> **What to produce**: Using the listing below, print the line containing "right front paw: (487, 506)", the line containing "left back paw: (165, 137)", and each line between them, exactly and nothing else. Pictures stay out of the print.

> **Dataset extract**:
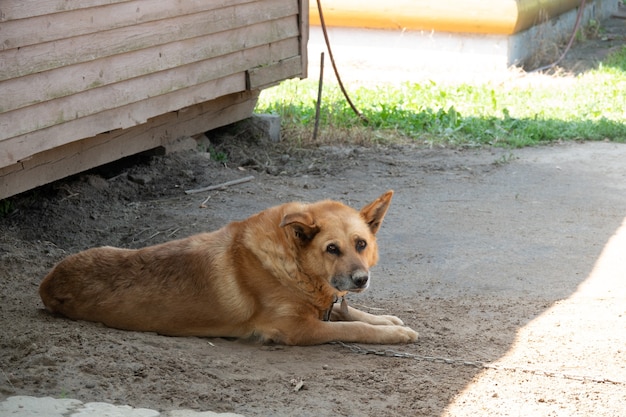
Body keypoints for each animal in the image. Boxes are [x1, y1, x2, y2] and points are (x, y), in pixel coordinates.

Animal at [41, 190, 416, 342]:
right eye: (331, 249)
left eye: (361, 244)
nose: (361, 279)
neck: (292, 262)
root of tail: (47, 283)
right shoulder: (296, 329)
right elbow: (355, 328)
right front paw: (393, 333)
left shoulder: (325, 305)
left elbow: (350, 312)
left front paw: (387, 319)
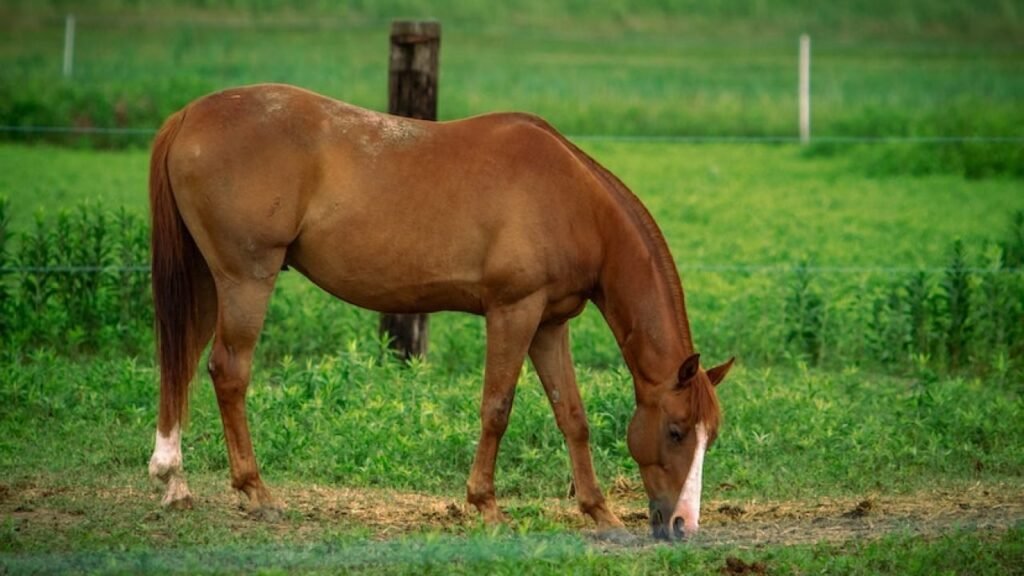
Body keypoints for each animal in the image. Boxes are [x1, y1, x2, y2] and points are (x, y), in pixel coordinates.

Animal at [146, 83, 733, 541]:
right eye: (676, 430)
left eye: (711, 435)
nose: (683, 525)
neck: (574, 201)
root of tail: (187, 115)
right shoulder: (513, 311)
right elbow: (497, 407)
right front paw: (487, 506)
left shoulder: (549, 323)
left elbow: (573, 416)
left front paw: (601, 513)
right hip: (246, 280)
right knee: (228, 371)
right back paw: (255, 491)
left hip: (206, 280)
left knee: (179, 365)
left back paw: (173, 481)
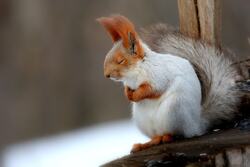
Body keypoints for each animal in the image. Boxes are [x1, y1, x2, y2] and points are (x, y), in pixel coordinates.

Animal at [96, 14, 247, 153]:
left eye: (121, 60)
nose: (106, 75)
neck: (134, 73)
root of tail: (196, 125)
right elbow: (128, 89)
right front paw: (128, 94)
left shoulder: (159, 77)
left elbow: (152, 89)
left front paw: (137, 95)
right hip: (142, 120)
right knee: (156, 136)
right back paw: (145, 143)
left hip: (174, 109)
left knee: (175, 134)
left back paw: (165, 137)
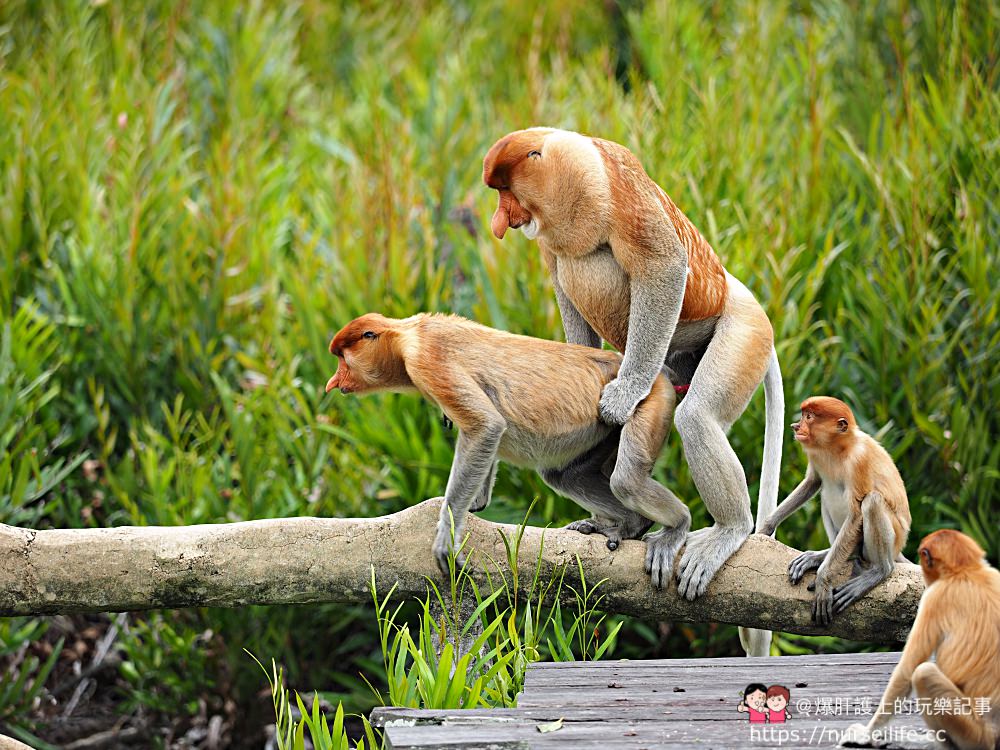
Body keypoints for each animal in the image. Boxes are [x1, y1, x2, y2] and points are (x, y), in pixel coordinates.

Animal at [324, 312, 692, 580]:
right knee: (567, 477)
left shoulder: (428, 361)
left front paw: (448, 532)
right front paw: (475, 504)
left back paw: (674, 526)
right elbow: (489, 432)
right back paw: (629, 524)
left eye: (343, 357)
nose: (333, 381)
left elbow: (486, 426)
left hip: (649, 402)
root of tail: (660, 376)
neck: (405, 338)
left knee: (626, 480)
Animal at [480, 129, 784, 656]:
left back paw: (726, 530)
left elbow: (662, 267)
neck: (571, 169)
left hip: (744, 330)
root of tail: (735, 288)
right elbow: (562, 277)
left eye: (505, 190)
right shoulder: (551, 245)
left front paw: (624, 395)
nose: (500, 223)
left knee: (697, 417)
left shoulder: (619, 190)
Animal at [756, 400, 916, 628]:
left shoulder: (859, 460)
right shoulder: (815, 456)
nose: (796, 426)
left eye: (809, 417)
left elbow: (857, 513)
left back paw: (880, 570)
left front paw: (823, 582)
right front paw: (765, 528)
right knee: (827, 490)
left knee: (872, 502)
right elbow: (813, 482)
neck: (838, 448)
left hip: (896, 537)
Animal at [840, 532, 1000, 748]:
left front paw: (865, 733)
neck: (966, 571)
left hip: (977, 735)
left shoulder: (933, 599)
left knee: (923, 673)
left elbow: (907, 670)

> **Answer to this problem**:
right front paw: (487, 506)
left shoulder: (549, 323)
left elbow: (573, 416)
left front paw: (601, 513)
right hip: (246, 280)
right knee: (228, 371)
right back paw: (255, 491)
left hip: (206, 280)
left knee: (179, 365)
left back paw: (173, 481)
Body keypoints for each animal in the image. Boxes are [x1, y1, x2, y2] and points are (x, y), in pixel coordinates.

Animal at [96, 14, 247, 153]:
left eye: (121, 60)
nose: (106, 75)
neck: (134, 73)
root of tail: (196, 125)
right elbow: (128, 89)
right front paw: (128, 94)
left shoulder: (159, 77)
left elbow: (152, 89)
left front paw: (137, 95)
right hip: (142, 120)
right knee: (156, 136)
right back paw: (145, 143)
left hip: (174, 109)
left knee: (175, 134)
left back paw: (165, 137)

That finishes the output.